Como facilmente se verifica, não são os críticos da educação sexual que estão cegos face à razoabilidade dos argumentos dos defensores da educação sexual nas escolas; muito pelo contrário, são os defensores do Projecto de Lei do PS que estão cegos face à razoabilidade dos argumentos dos críticos. As perguntas que têm de ser feitas são as seguintes: Porque razão não querem os defensores da educação sexual nas escolas conceder aos pais o direito e liberdade de decidirem sobre a oportunidade ou falta de oportunidade da educação sexual definida pela maioria parlamentar? Porque razão é que os defensores do regime de educação sexual previsto no Projecto de Lei do PS não se contentam com a aplicação da educação sexual a alunos que manifestamente dela necessitam e insistem na imposição da educação sexual a alunos cujos pais estão suficientemente preocupados com a educação dos filhos ao ponto de se manifestarem insistentemente contra o regime que agora é proposto?
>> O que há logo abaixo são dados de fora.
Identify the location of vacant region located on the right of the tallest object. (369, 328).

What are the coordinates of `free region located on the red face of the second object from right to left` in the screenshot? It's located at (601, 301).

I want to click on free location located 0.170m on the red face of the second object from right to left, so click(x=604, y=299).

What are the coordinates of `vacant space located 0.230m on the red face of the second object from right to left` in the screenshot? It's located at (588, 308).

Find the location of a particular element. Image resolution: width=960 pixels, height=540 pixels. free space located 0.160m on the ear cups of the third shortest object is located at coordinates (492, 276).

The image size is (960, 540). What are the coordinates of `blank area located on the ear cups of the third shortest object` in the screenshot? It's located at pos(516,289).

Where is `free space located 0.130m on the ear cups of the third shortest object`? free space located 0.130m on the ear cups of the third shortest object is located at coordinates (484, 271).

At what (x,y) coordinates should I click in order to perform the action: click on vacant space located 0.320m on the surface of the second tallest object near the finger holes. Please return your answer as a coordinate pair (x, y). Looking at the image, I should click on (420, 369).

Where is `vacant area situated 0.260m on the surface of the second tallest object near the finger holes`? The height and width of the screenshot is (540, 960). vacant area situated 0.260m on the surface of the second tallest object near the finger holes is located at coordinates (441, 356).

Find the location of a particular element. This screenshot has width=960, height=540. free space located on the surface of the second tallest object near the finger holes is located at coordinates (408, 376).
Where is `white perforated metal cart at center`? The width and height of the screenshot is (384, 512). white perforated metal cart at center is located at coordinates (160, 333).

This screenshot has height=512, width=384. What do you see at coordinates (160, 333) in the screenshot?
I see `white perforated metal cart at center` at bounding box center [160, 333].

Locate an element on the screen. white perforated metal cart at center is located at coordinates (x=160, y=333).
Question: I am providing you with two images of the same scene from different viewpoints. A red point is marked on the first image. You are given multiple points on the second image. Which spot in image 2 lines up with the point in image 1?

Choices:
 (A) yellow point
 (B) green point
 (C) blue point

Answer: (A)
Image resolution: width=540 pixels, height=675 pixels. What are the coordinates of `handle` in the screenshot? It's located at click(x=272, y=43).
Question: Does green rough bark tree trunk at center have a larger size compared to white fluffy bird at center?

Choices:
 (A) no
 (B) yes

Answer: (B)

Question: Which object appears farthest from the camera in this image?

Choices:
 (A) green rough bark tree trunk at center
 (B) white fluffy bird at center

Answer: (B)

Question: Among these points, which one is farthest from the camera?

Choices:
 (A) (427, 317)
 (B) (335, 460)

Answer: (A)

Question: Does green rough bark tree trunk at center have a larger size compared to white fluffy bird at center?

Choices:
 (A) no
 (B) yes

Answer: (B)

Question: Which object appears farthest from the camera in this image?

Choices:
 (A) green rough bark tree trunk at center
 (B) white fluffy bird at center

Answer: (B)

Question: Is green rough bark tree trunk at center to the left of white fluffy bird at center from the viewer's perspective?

Não é difícil de perceber que o que está realmente em causa no debate em curso sobre a educação sexual nas escolas não é a preocupação com as crianças e adolescentes que dela carecem mas antes a preocupação em revolucionar a mentalidade e herança cultural das crianças e jovens portugueses. E sobre este tema vale muito a pena ler o artigo que Francisco Vieira e Sousa escreveu no PÚBLICO de Sábado passado, 11 de Abril, onde justamente defende que o Projecto de Lei do PS constitui um caso gritante de "ditadura da maioria e de utilização do Estado para propagar uma dotrina moral particular""".